Vodacom’s latest results, released on 16 May, sum up the problem. Demand for data continues to soar and data revenue growth is outstripping that of voice. But revenue from data is growing at a significantly slower rate than the increase in data traffic.
Vodacom’s experience mirrors that of its local and international peers. This is an industry-wide problem with no immediate solution, a challenge that could weigh heavily on telecoms earnings and share price growth for the foreseeable future. Ericsson’s recent Mobile
Business Trends report, which tracks global trends, showed operators’ mobile service revenue grew at a pedestrian annual average rate of 2.7% between 2010 and 2014…and it is slowing. Service revenues from mobile data, however, grew at a compound annual rate of 34% over the same period, and data now accounts for over 40% of service revenues globally. But companies are finding it increasingly difficult to grow revenue and profit in line with usage.
To corroborate this trend, figures from Strategy Analytics show that mobile operator service revenue declined for four quarters in 2014/15 before showing a meagre 0.1% growth in the third quarter of 2015. But global mobile data traffic increased 71% year-on-year in the third quarter, a figure not reflected in revenue.
Ericsson said that “a key challenge faced by mobile operators today is to turn the growing usage of mobile data services into greater revenues. The growth of mobile service revenue has dropped below 2%, compared to 10% to 15% growth a
decade ago”, it said. “This is despite high growth in both subscriptions and mobile data traffic.”
The problems telecoms companies face include increased price competition, a decline in traditional voice revenue and lack of ownership of content, which is being developed and sold by others.
All of these factors feed into the disconnect between the growth of data revenue and consumption.
The need for new business models
Telecoms companies operating in emerging markets have been somewhat protected. They have grown revenue between 5% and 8%, which is higher than in mature markets, due to their ability to attract more subscribers in relatively less saturated markets than developed economies.
Unfortunately for Vodacom, MTN and Cell C, South Africa is, in in this regard, a relatively mature market. This is why data revenue is increasingly critical.
The big challenge for telecoms operators is that they are all taking stabs at various strategies, but there is no single solution, said Dobek Pater, director and analyst at Africa Analysis.
On the release of Vodacom’s results for the year to March, Vodacom Group CEO Shameel Joosub said the demand for data continues to be the group’s key driver. What is telling, however, is that while Vodacom’s data traffic growth was 46.8%, data revenue was up 28.5%.

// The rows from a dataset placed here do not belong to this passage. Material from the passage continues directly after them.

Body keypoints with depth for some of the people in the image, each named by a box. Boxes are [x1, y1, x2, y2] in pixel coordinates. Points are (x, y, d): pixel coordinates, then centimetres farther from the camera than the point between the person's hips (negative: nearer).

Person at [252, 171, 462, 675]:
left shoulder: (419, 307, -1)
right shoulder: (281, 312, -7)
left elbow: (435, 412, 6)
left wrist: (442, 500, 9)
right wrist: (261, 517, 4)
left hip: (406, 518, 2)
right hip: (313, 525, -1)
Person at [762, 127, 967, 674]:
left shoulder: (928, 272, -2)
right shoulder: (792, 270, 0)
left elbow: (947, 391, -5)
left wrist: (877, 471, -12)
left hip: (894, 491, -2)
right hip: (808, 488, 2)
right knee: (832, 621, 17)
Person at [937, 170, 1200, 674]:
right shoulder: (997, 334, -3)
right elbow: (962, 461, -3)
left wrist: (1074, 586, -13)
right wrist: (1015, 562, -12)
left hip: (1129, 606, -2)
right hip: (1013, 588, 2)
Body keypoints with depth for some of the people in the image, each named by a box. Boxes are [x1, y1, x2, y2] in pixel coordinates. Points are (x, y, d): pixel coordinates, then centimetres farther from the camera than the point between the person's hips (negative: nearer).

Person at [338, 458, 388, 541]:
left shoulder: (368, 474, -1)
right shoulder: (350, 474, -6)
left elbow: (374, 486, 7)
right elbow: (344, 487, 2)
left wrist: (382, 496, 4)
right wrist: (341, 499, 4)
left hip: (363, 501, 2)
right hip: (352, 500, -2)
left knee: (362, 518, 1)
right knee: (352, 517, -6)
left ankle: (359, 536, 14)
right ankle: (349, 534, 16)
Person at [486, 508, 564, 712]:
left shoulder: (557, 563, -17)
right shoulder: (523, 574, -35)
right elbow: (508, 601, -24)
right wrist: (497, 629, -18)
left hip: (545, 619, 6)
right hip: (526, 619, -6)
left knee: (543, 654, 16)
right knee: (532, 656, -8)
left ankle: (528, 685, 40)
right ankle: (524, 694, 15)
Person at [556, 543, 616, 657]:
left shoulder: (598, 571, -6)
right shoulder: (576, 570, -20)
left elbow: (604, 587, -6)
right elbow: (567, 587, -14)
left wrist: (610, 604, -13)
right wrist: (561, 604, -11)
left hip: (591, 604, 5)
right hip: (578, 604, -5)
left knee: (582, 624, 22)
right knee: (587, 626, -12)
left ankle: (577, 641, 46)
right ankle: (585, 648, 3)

MTN recently reported a 123.3% spike in data traffic for the first quarter, year-onyear, accompanied by a relatively meagre 20.1% increase in data revenue. According to Ericsson, operators are taking numerous actions “to accommodate the shift to a data-centric world”.
Some of the strategies include:
Promoting smartphones and various subscriptions so that users evolve their usage.
Trying to increase data revenues by getting customers to connect multiple smart devices and adopt higher data speeds.
Trying to develop and monetise content, apps and services.
Telecoms companies are also looking at new business models to try to get more out of their networks.
McKinsey, in a recent report on telecommunications titled Telecommunications industry at Cliff’s
Edge – Time for Bold Decisions, outlined five things which will determine the future success of telecoms companies:
The ability to exploit the advantages of big data through advanced analytics to predict customer behaviour and therefore reduce costs.
Development of video and “over the top” (OTT) content, which is film and TV content delivered via the internet, without requiring subscription to traditional cable or satellite services.
Consolidation to share assets, get better access to spectrum, scale up and invest in ICT infrastructure.
New operating models that focus on value, cross-border expansion and partnerships.
Digitisation to improve customer service and reduce operating expenditure.
Pater said Vodacom results indicated that voice minutes of use (calls) continue to increase, so voice usage is certainly not dying, although revenue is in decline, largely due to competitive downward pressure on tariffs, decreasing mobile termination rates and an increase in third-party voice services like WhatsApp calls.
Data is where the growth is, but operators have not hit on any universal solution to increasing data revenue faster, which, for many operators, is moving towards half of total data revenue, largely due to declining
prices, Pater explained.
Some of the strategies include a big push to get more smart devices into people’s hands so they consume more data.
We are, however, getting to a point where data revenue is on a par with voice revenue, he said, and will soon see data revenue surpassing voice. This will assist in halting potential overall revenue decline, but Pater expected that while data traffic will show a healthy increase, the price of data will continue to lag.
Operators needed to look at growing data-dependent services and generate revenue through volumes.
They need to develop partnerships with OTT content providers and look at the potential development of their own OTT services to replace third-party providers.
The larger telecoms companies will move more strongly into fixed line and focus on business as, for example, Internet Service providers, Pater said.
They will also increase their focus on the residential market, including expansion through acquisitions. These will also drive a convergent strategy, where they can offer bundled, fixed and mobile packages.
Large operators are going to consolidate their position in the market, and increasingly look at potential media services to play in the content space themselves, rather than just deliver content. To date, they have not had much success in this area. Customers tend to identify more with companies that provide content and mobile devices – like Apple or Facebook, for example, and there is a danger that telecoms companies “might be disintermediated by service providers traditionally playing in that space”.
None of the telecoms operators, for example, have been successfully able to sell their own branded phones.
“The era of printing money and being successful in spite of themselves is coming to an end in mature mobile markets,” Pater said.
It is not just mobile network providers that are feeling the pinch. Despite the continued increase in mobile users, the Australian Financial Review recently pointed out that “for investors contemplating prospects for the smartphone market… Asian suppliers just provided a few hints: It’s going to get worse before it gets better.”
Results from suppliers that make devices like iPhones, LED lights and screens for mobiles, which are “positioned early in the supply chain so they often signal what’s ahead”, point to a deteriorating market and, possibly, “sliding sales, crumbling prices and an unfettered battle for market share”.
“For investors contemplating prospects for the smartphone market… Asian suppliers just provided a few hints: It’s going to get worse before it gets better.”